(Extracted page text data)

====================

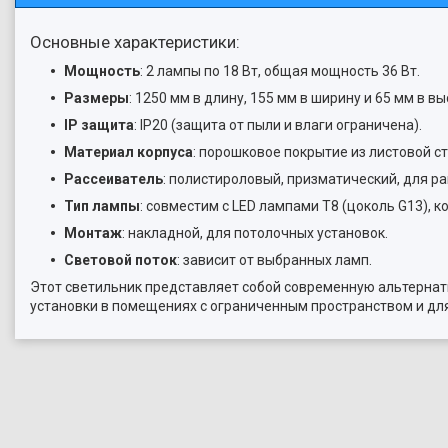
Основные характеристики:
Мощность
: 2 лампы по 18 Вт, общая мощность 36 Вт.
Размеры
: 1250 мм в длину, 155 мм в ширину и 65 мм в вы
IP защита
: IP20 (защита от пыли и влаги ограничена).
Материал корпуса
: порошковое покрытие из листовой ст
Рассеиватель
: полистироловый, призматический, для р
Тип лампы
: совместим с LED лампами T8 (цоколь G13), 
Монтаж
: накладной, для потолочных установок.
Световой поток
: зависит от выбранных ламп.
Этот светильник представляет собой современную альтернат
установки в помещениях с ограниченным пространством и для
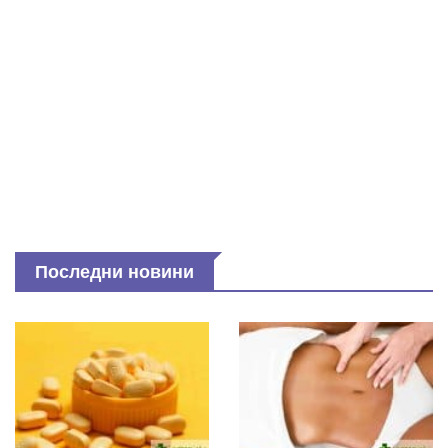
Последни новини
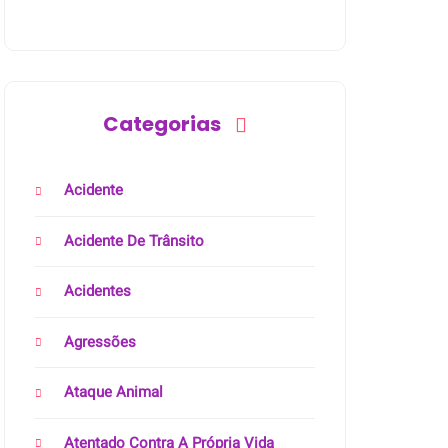
Categorias
Acidente
Acidente De Trânsito
Acidentes
Agressões
Ataque Animal
Atentado Contra A Própria Vida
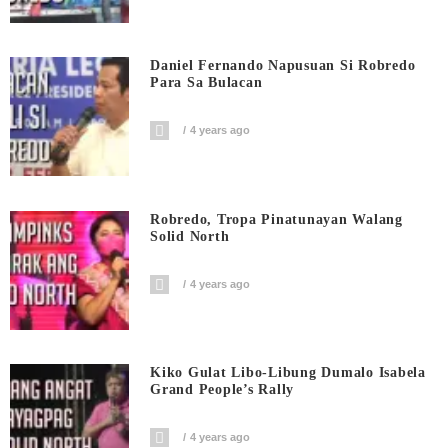
Daniel Fernando Napusuan Si Robredo
Para Sa Bulacan
4 years ago
Robredo, Tropa Pinatunayan Walang
Solid North
4 years ago
Kiko Gulat Libo-Libung Dumalo Isabela
Grand People’s Rally
4 years ago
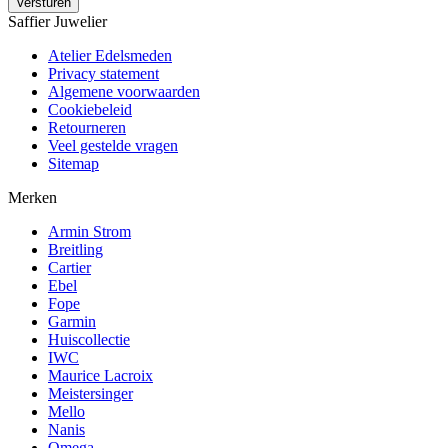
Saffier Juwelier
Atelier Edelsmeden
Privacy statement
Algemene voorwaarden
Cookiebeleid
Retourneren
Veel gestelde vragen
Sitemap
Merken
Armin Strom
Breitling
Cartier
Ebel
Fope
Garmin
Huiscollectie
IWC
Maurice Lacroix
Meistersinger
Mello
Nanis
Omega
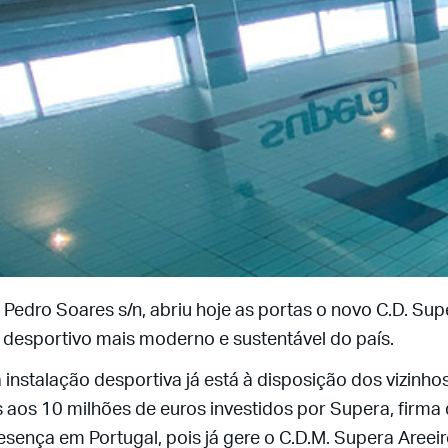
 Pedro Soares s/n, abriu hoje as portas o novo C.D. Supe
 desportivo mais moderno e sustentável do país.
 instalação desportiva já está à disposição dos vizinho
 aos 10 milhões de euros investidos por Supera, firma
esença em Portugal, pois já gere o C.D.M. Supera Areeir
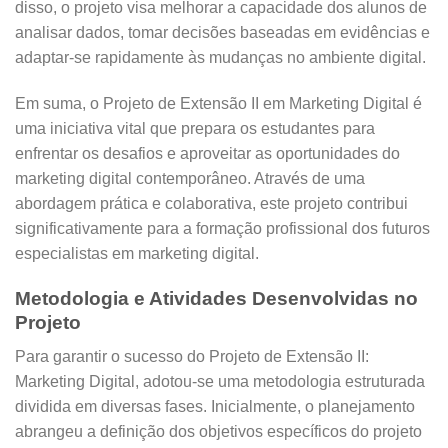
disso, o projeto visa melhorar a capacidade dos alunos de
analisar dados, tomar decisões baseadas em evidências e
adaptar-se rapidamente às mudanças no ambiente digital.
Em suma, o Projeto de Extensão II em Marketing Digital é
uma iniciativa vital que prepara os estudantes para
enfrentar os desafios e aproveitar as oportunidades do
marketing digital contemporâneo. Através de uma
abordagem prática e colaborativa, este projeto contribui
significativamente para a formação profissional dos futuros
especialistas em marketing digital.
Metodologia e Atividades Desenvolvidas no
Projeto
Para garantir o sucesso do Projeto de Extensão II:
Marketing Digital, adotou-se uma metodologia estruturada
dividida em diversas fases. Inicialmente, o planejamento
abrangeu a definição dos objetivos específicos do projeto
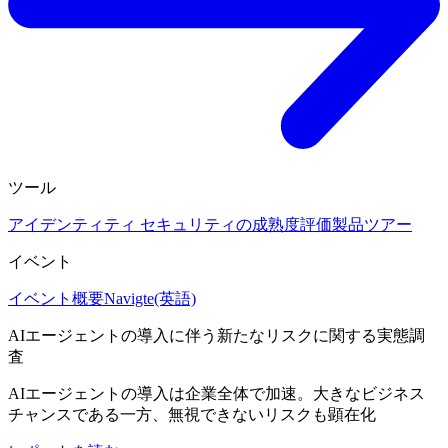
ツール
アイデンティティ セキュリティの成熟度評価
製品ツアー
イベント
イベント概要
Navigte(英語)
AIエージェントの導入に伴う新たなリスクに関する実態調
査
AIエージェントの導入は企業全体で加速。大きなビジネス
チャンスである一方、無視できないリスクも顕在化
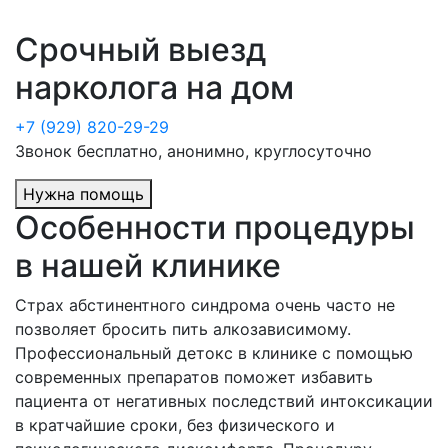
Срочный выезд
нарколога на дом
+7 (929) 820-29-29
Звонок бесплатно, анонимно, круглосуточно
Нужна помощь
Особенности процедуры
в нашей клинике
Страх абстинентного синдрома очень часто не
позволяет бросить пить алкозависимому.
Профессиональный детокс в клинике с помощью
современных препаратов поможет избавить
пациента от негативных последствий интоксикации
в кратчайшие сроки, без физического и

====================

▶ [Work task]: Please give the records again, starting with the line with "Saffier Juwelier" and going on through the line with "esença em Portugal, pois", and swap "Sitemap" for "Site map" while keeping everything else unchanged. Return only those lines and leave the pictures out.

▶ [Exercise output]:
Saffier Juwelier
Atelier Edelsmeden
Privacy statement
Algemene voorwaarden
Cookiebeleid
Retourneren
Veel gestelde vragen
Site map
Merken
Armin Strom
Breitling
Cartier
Ebel
Fope
Garmin
Huiscollectie
IWC
Maurice Lacroix
Meistersinger
Mello
Nanis
Omega
 Pedro Soares s/n, abriu hoje as portas o novo C.D. Supe
 desportivo mais moderno e sustentável do país.
 instalação desportiva já está à disposição dos vizinho
 aos 10 milhões de euros investidos por Supera, firma
esença em Portugal, pois já gere o C.D.M. Supera Areeir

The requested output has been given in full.